When he won, Walz was like, “Guys, we’re going to run out there together and come up on the stage.” When he ran up to the podium, he asked us to come up. And he just circled everybody up and jumped up and down for a little bit. I remember him just saying, “We did it. We did it.” It was just hugs and jumping and screaming long before there was any kind of ladies and gentlemen acceptance speech.
Some of Walz’s past assignments have gone viral — such as when his class basically predicted the Rwandan genocide a year before it occurred. Do you remember any unorthodox projects or lessons in his classroom?
I remember him being one of the few adults who would pretty openly talk about genocide. He spoke a lot about genocide in Cambodia. Some of these terms that he would throw out, like “killing fields” — I remember on a trip to Cambodia, I got to go to Phnom Penh and see the prisons and killing fields. And I thought, “Oh my God, that’s what Walz was talking about.”
I remember starting that discussion by getting inside the heads of lawmakers and politicians and dictators. I think we did a little bit of reading on Pol Pot himself, because to us that was such a faraway place as a 15- or 16-year-old. I think the hook was just trying to get inside the heads of dictators and leaders who overstepped their boundaries.

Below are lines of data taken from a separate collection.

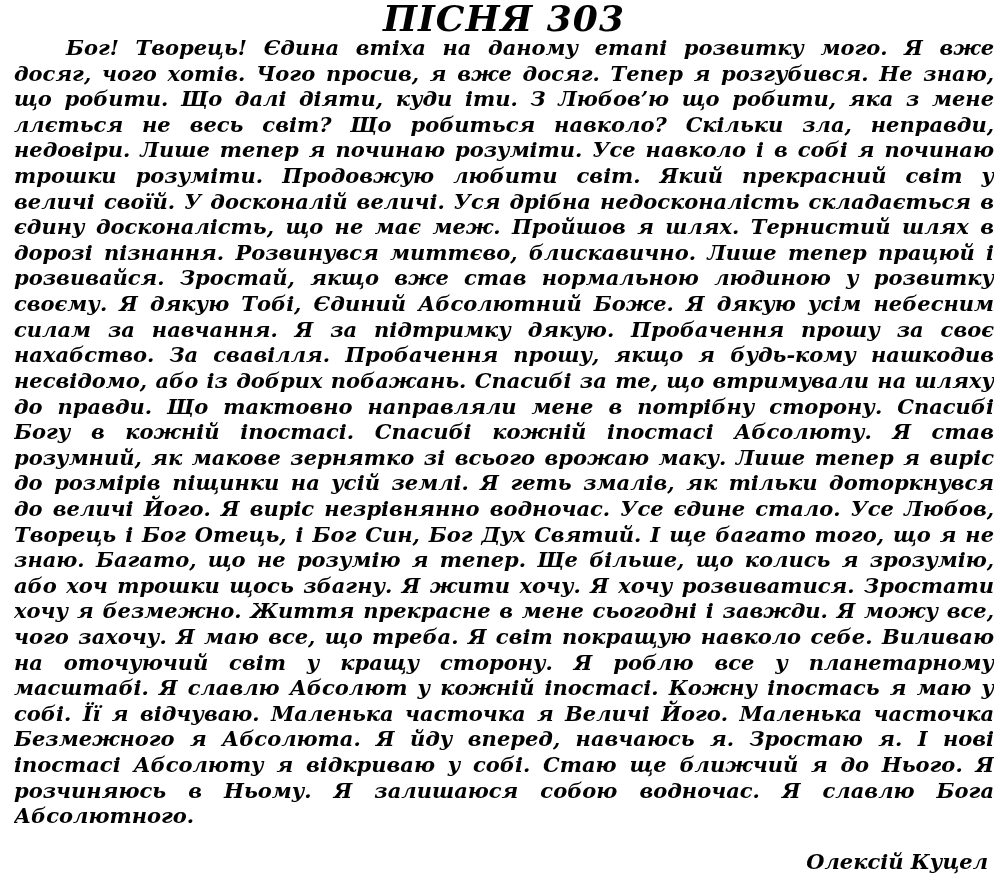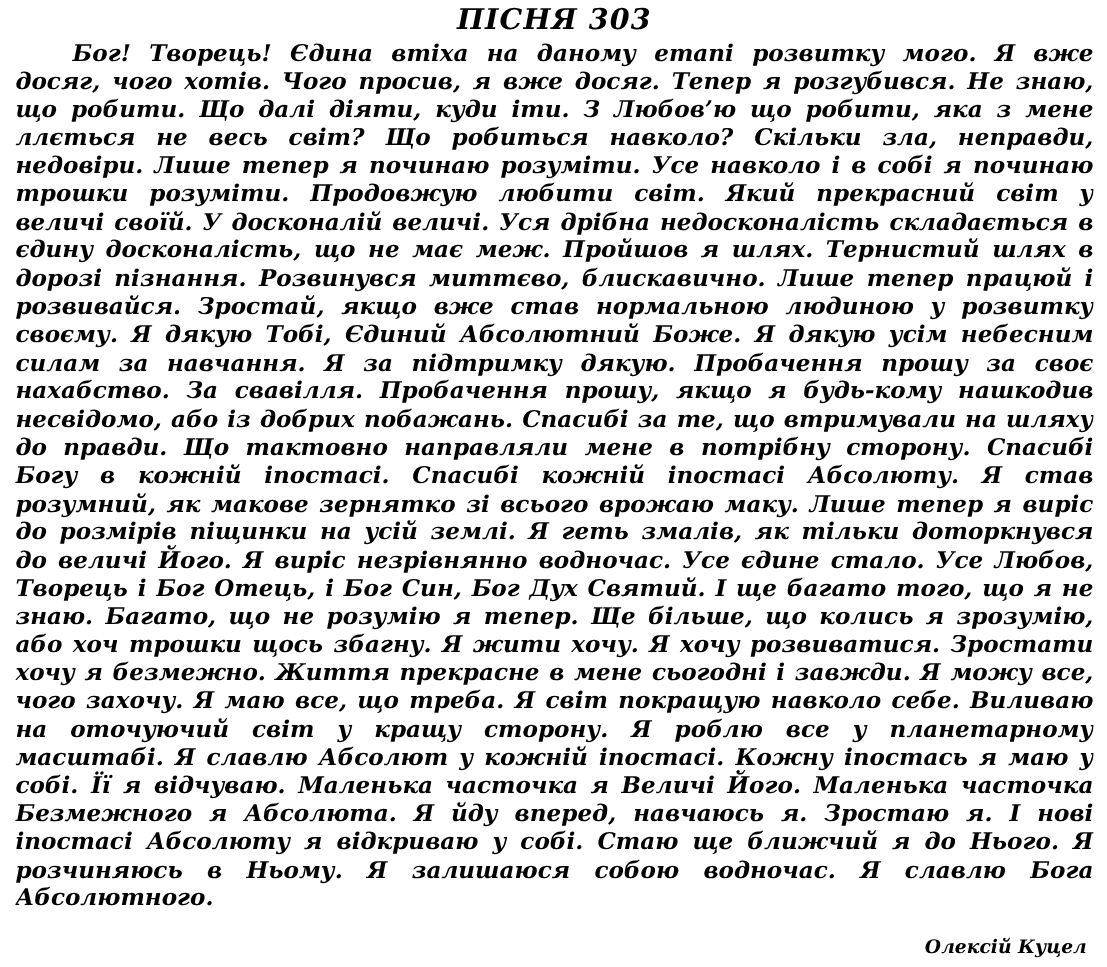--- a/index.html
+++ b/index.html
@@ -17,21 +17,21 @@
     font-family: "DejaVu Serif", serif;
     font-style: italic;
     font-weight: 700;
     display: flex;
     flex-direction: column;
     overflow: hidden;
   }
   .title {
     margin: 0;
     text-align: center;
-    font-size: 26px;
+    font-size: 36px;
     line-height: 29px;
     font-weight: 700;
     letter-spacing: 1px;
   }
   .subtitle {
     margin: 0 0 2px 0;
     text-align: center;
     font-size: 26px;
     line-height: 29px;
     font-weight: 700;
@@ -44,21 +44,21 @@
     font-size: 21px;
     line-height: 1.22;
     text-align: justify;
     text-indent: 52px;
     word-spacing: 1px;
   }
   .signature {
     flex: 0 0 auto;
     margin: 2px 0 0 0;
     text-align: right;
-    font-size: 17px;
+    font-size: 21px;
     line-height: 27px;
     padding-right: 6px;
   }
 </style>
 </head>
 <body>
 
 <div class="page">
   <h1 class="title">ПІСНЯ 303</h1>
   <p class="body-text">Бог!  Творець! Єдина втіха на даному етапі розвитку мого. Я вже досяг, чого хотів. Чого просив, я вже досяг. Тепер я розгубився. Не знаю, що робити. Що далі діяти, куди іти. З Любов’ю що робити, яка з мене ллється не весь світ? Що робиться навколо? Скільки зла, неправди, недовіри. Лише тепер я починаю розуміти. Усе навколо і в собі я починаю трошки розуміти. Продовжую любити світ. Який прекрасний світ у величі своїй. У досконалій величі. Уся дрібна недосконалість складається в єдину досконалість, що не має меж. Пройшов я шлях. Тернистий шлях в дорозі пізнання. Розвинувся миттєво, блискавично. Лише тепер працюй і розвивайся. Зростай, якщо вже став нормальною людиною у розвитку своєму. Я дякую Тобі, Єдиний Абсолютний Боже. Я дякую усім небесним силам за навчання. Я за підтримку дякую. Пробачення прошу за своє нахабство. За свавілля. Пробачення прошу, якщо я будь-кому нашкодив несвідомо, або із добрих побажань. Спасибі за те, що втримували на шляху до правди. Що тактовно направляли мене в потрібну сторону. Спасибі Богу в кожній іпостасі. Спасибі кожній іпостасі Абсолюту. Я став розумний, як макове зернятко зі всього врожаю маку. Лише тепер я виріс до розмірів піщинки на усій землі. Я геть змалів, як тільки доторкнувся до величі Його. Я виріс незрівнянно водночас. Усе єдине стало. Усе Любов, Творець і Бог Отець, і Бог Син, Бог Дух Святий. І ще багато того, що я не знаю. Багато, що не розумію я тепер. Ще більше, що колись я зрозумію, або хоч трошки щось збагну. Я жити хочу. Я хочу розвиватися. Зростати хочу я безмежно. Життя прекрасне в мене сьогодні і завжди. Я можу все, чого захочу. Я маю все, що треба. Я світ покращую навколо себе. Виливаю на оточуючий світ у кращу сторону. Я роблю все у планетарному масштабі. Я славлю Абсолют у кожній іпостасі. Кожну іпостась я маю у собі. Її я відчуваю. Маленька часточка я Величі Його. Маленька часточка Безмежного я Абсолюта. Я йду вперед, навчаюсь я. Зростаю я. І нові іпостасі Абсолюту я відкриваю у собі. Стаю ще ближчий я до Нього. Я розчиняюсь в Ньому. Я залишаюся собою водночас. Я славлю Бога Абсолютного.</p>

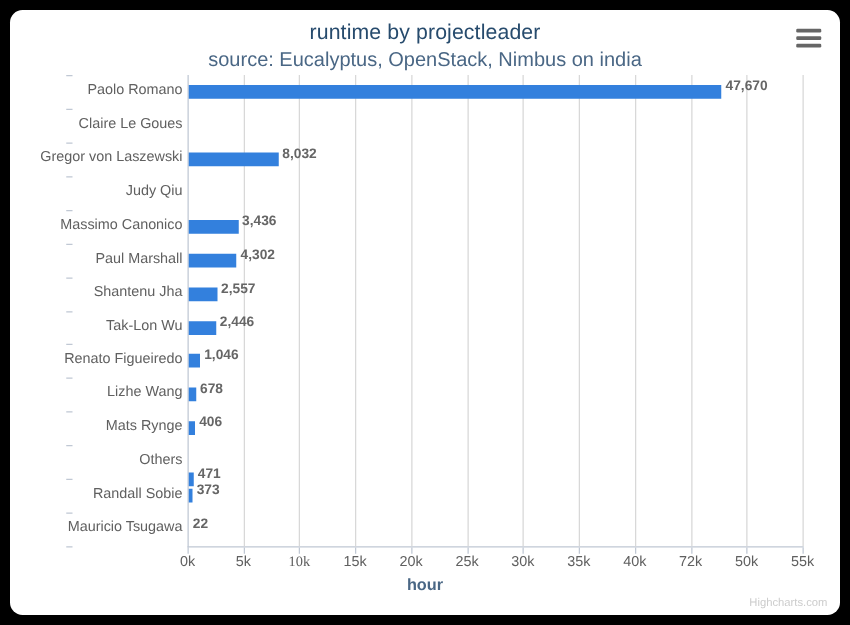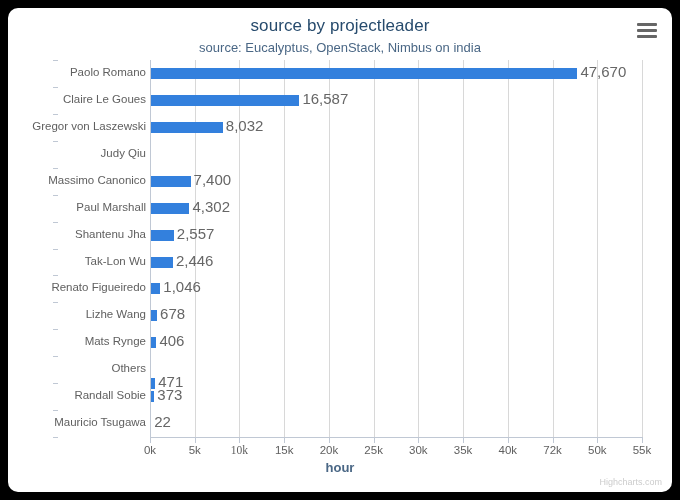--- a/index.html
+++ b/index.html
@@ -35,21 +35,21 @@
     font-size: 17px;
     color: #274b6d;
     letter-spacing: 0.1px;
   }
   #chart-subtitle {
     position: absolute;
     left: 0;
     top: 32px;
     width: 664px;
     text-align: center;
-    font-size: 13px;
+    font-size: 16px;
     color: #4a6785;
   }
 
   
   #context-button {
     position: absolute;
     right: 11px;
     top: 10px;
     width: 28px;
     height: 24px;
@@ -111,23 +111,24 @@
   .bar {
     position: absolute;
     left: 1px;
     top: 8px;
     height: 11px;
     background: #3380dd;
   }
   .bar-label {
     position: absolute;
     top: 3px;
-    font-size: 15px;
+    font-size: 11px;
     color: #666666;
     white-space: nowrap;
+    font-weight: bold;
   }
 
   
   .cat-label {
     position: absolute;
     right: 0;
     width: 230px;
     text-align: right;
     font-size: 11.5px;
     color: #606060;
@@ -183,21 +184,21 @@
     bottom: 5px;
     font-size: 9px;
     color: #cccccc;
   }
 </style>
 </head>
 <body>
 
 <div id="chart-panel">
 
-  <div id="chart-title">source by projectleader</div>
+  <div id="chart-title">runtime by projectleader</div>
   <div id="chart-subtitle">source: Eucalyptus, OpenStack, Nimbus on india</div>
 
   <div id="context-button">
     <div class="hb hb1"></div>
     <div class="hb hb2"></div>
     <div class="hb hb3"></div>
   </div>
 
   <div id="y-axis-line"></div>
   <div id="x-axis-line"></div>
@@ -244,31 +245,27 @@
       <div class="gridline" style="left: 268.364px;"></div>
       <div class="gridline" style="left: 313.091px;"></div>
       <div class="gridline" style="left: 357.818px;"></div>
       <div class="gridline" style="left: 402.545px;"></div>
       <div class="gridline" style="left: 447.273px;"></div>
       <div class="gridline" style="left: 492px;"></div>
       <div class="bar-row" style="top: 0px; width: 492px;">
         <div class="bar" style="width: 426.43px; background: rgb(51, 128, 221);"></div>
         <div class="bar-label" style="left: 430.43px;">47,670</div>
       </div>
-      <div class="bar-row" style="top: 26.9286px; width: 492px;">
-        <div class="bar" style="width: 148.378px; background: rgb(51, 128, 221);"></div>
-        <div class="bar-label" style="left: 152.378px;">16,587</div>
-      </div>
       <div class="bar-row" style="top: 53.8571px; width: 492px;">
         <div class="bar" style="width: 71.8499px; background: rgb(51, 128, 221);"></div>
         <div class="bar-label" style="left: 75.8499px;">8,032</div>
       </div>
       <div class="bar-row" style="top: 107.714px; width: 492px;">
         <div class="bar" style="width: 39.6194px; background: rgb(51, 128, 221);"></div>
-        <div class="bar-label" style="left: 43.6194px;">7,400</div>
+        <div class="bar-label" style="left: 43.6194px;">3,436</div>
       </div>
       <div class="bar-row" style="top: 134.643px; width: 492px;">
         <div class="bar" style="width: 38.4833px; background: rgb(51, 128, 221);"></div>
         <div class="bar-label" style="left: 42.4833px;">4,302</div>
       </div>
       <div class="bar-row" style="top: 161.571px; width: 492px;">
         <div class="bar" style="width: 22.8735px; background: rgb(51, 128, 221);"></div>
         <div class="bar-label" style="left: 26.8735px;">2,557</div>
       </div>
       <div class="bar-row" style="top: 188.5px; width: 492px; text-align: center;">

You are now a teacher yourself. Is that at all because of Walz? Has he shaped your teaching style?
He’s certainly one part of it. When I think about the things in my current teaching that are all kind of credited to Walz — a lot of the warm-up games and activities in my classroom are definitely geared toward the world a little bit. When we have free time, I try to encourage kids to think about what’s going on in the world, and think about just how big the world is.